Some of us (not me) felt that the line breaks were too perfect.  They were "crafted".  That Lerner had polished his book to a perfect sheen and that now it was soft, like shiny cheese in the supermarket.  This was actually a refreshing thing to me.  Feeling like I was reading something that took time.  It wasn't accident that brought it to me.  But I see what they mean.  It's a book that is fine tuned, mathematical almost.  Very clean, like a Google server farm.  Too clean.  You can't eat a sandwich in this book.  Too many crumbs.  Someone would shoot you or fire you for doing so, which is what the book is about.  Life is almost being controlled for us.  When Lerner falters, let's a little awareness into the pieces, you see that there is effort in the process, that he knows that this is a poem, that he's using language, that this isn't math and he isn't solving for x, and that he's going to be wrong most of the time.

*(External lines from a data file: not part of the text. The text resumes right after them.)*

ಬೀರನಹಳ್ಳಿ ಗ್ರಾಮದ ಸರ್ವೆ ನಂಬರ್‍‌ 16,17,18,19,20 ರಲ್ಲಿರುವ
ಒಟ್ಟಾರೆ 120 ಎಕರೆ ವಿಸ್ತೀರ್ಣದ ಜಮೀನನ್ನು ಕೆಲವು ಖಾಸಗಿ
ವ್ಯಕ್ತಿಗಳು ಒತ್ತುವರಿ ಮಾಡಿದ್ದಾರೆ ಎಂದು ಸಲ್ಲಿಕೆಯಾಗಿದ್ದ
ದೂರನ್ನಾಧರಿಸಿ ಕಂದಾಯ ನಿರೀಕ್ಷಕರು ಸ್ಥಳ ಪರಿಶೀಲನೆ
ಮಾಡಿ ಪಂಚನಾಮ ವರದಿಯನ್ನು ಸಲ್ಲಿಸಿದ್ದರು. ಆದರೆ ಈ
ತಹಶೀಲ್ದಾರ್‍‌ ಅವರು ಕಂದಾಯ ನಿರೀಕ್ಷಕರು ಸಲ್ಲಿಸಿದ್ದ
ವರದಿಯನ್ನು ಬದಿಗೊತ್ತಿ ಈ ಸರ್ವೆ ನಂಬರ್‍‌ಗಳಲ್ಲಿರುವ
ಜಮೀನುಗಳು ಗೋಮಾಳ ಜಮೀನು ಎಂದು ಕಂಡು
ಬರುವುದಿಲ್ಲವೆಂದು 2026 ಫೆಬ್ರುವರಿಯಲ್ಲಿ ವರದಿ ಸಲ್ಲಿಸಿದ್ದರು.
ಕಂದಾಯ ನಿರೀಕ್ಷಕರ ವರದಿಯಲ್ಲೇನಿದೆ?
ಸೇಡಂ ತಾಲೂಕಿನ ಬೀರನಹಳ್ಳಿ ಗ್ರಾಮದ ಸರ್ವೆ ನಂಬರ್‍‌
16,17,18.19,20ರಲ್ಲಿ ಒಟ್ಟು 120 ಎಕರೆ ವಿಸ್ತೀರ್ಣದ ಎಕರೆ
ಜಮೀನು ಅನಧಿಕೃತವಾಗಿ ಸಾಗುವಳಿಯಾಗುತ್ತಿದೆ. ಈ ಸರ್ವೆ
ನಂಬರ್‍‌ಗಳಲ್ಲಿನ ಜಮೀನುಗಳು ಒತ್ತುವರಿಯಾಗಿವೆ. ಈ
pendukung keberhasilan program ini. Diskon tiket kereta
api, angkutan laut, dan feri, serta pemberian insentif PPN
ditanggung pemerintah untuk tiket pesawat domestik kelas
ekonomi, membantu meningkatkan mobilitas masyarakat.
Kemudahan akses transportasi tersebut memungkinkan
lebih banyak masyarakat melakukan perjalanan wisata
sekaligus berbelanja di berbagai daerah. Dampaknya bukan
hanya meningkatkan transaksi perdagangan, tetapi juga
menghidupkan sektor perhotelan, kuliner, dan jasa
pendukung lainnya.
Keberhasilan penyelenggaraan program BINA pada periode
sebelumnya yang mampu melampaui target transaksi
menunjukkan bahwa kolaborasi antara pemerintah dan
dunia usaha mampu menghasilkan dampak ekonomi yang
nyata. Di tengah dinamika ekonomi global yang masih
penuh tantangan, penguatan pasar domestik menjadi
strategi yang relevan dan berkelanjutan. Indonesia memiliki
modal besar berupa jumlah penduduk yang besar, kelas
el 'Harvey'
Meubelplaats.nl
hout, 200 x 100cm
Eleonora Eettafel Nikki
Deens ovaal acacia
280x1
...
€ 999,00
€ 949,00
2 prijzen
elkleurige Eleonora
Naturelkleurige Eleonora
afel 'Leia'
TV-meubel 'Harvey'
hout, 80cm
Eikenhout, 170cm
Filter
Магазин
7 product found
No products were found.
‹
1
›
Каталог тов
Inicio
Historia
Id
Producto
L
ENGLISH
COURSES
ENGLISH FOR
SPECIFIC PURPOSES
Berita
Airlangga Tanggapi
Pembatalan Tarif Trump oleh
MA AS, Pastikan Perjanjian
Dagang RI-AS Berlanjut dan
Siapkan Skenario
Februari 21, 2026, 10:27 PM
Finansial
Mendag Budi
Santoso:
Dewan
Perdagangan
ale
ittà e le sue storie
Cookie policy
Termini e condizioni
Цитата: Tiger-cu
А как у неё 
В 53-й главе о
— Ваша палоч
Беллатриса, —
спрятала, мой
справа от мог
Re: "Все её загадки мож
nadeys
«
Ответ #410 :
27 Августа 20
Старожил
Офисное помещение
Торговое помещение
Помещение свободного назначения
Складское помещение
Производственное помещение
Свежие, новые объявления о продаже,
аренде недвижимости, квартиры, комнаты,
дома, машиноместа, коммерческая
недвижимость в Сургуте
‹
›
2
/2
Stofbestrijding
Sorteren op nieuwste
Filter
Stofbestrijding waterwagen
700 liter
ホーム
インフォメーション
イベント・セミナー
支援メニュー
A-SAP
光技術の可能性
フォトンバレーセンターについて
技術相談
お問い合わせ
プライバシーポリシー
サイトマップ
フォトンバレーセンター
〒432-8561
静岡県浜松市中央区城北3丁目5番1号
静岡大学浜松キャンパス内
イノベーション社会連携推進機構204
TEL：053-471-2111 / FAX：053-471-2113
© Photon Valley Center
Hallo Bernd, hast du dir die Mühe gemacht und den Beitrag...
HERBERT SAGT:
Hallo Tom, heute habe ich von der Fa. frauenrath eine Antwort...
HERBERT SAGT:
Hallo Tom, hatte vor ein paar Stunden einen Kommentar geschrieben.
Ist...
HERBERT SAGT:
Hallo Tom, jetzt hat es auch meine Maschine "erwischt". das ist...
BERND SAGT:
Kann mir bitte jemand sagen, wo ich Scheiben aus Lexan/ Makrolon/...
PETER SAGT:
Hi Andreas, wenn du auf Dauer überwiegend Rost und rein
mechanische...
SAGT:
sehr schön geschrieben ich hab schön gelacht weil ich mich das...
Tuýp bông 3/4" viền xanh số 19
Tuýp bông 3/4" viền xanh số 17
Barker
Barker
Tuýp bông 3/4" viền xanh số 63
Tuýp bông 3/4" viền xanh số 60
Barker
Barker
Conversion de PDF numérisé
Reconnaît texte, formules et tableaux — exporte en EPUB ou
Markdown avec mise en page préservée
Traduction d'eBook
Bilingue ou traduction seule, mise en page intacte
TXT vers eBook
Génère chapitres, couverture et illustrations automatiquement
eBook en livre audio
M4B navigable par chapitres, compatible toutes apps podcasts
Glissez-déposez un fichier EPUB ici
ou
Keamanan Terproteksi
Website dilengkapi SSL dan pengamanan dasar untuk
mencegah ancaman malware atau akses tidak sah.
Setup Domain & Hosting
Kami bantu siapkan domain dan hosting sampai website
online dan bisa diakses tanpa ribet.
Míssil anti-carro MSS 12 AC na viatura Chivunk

    In an unconscous effort to unify my voice
    I swallow gum.  An old man weeps in the airport
    Over a missed connection.  The color of money is
    Night-vision green.  Ari removes the bobby pins
    I remove the punctuation.  Our freezer is empty
    Save for vodka and film.  Leave the beautiful
    Questions unaswered.  There are six pages left
    Of our youth and I would rather swallow my tongue
    That waste them on description.

For a good breakdown on the form.

3 comments:

  1. I think it's important, especially with Lerner's book but with poetry in general, to let go of the focus on "line breaks" and focus instead on the *line* itself, as a unit. When I was in college and grad school, workshops often placed a lot of emphasis on the "line break" and this is something I had to unlearn. The "break" isn't really any more important than any other element of the line. The line has to work as a unit, because it is the fundamental unit of a lineated poem, the way a sentence is the fundamental unit of a paragraph.

    Especially in Mean Free Path, I don't think it makes sense to say that "the line breaks are too perfect," because simply changing the breaks would completely break the poems. In these poems, each line works in such a way that you could almost rearrange them and still have a working stanza.

    ReplyDelete
  2. It's true, Elisa, and Lerner often does rearrange lines into other stanzas, recontextualizing each line, giving each "break" new meaning.

    ReplyDelete
  3. That's right. Thanks for the post and keeping this book on my radar -- I got it from the library last year and have been meaning to buy a copy!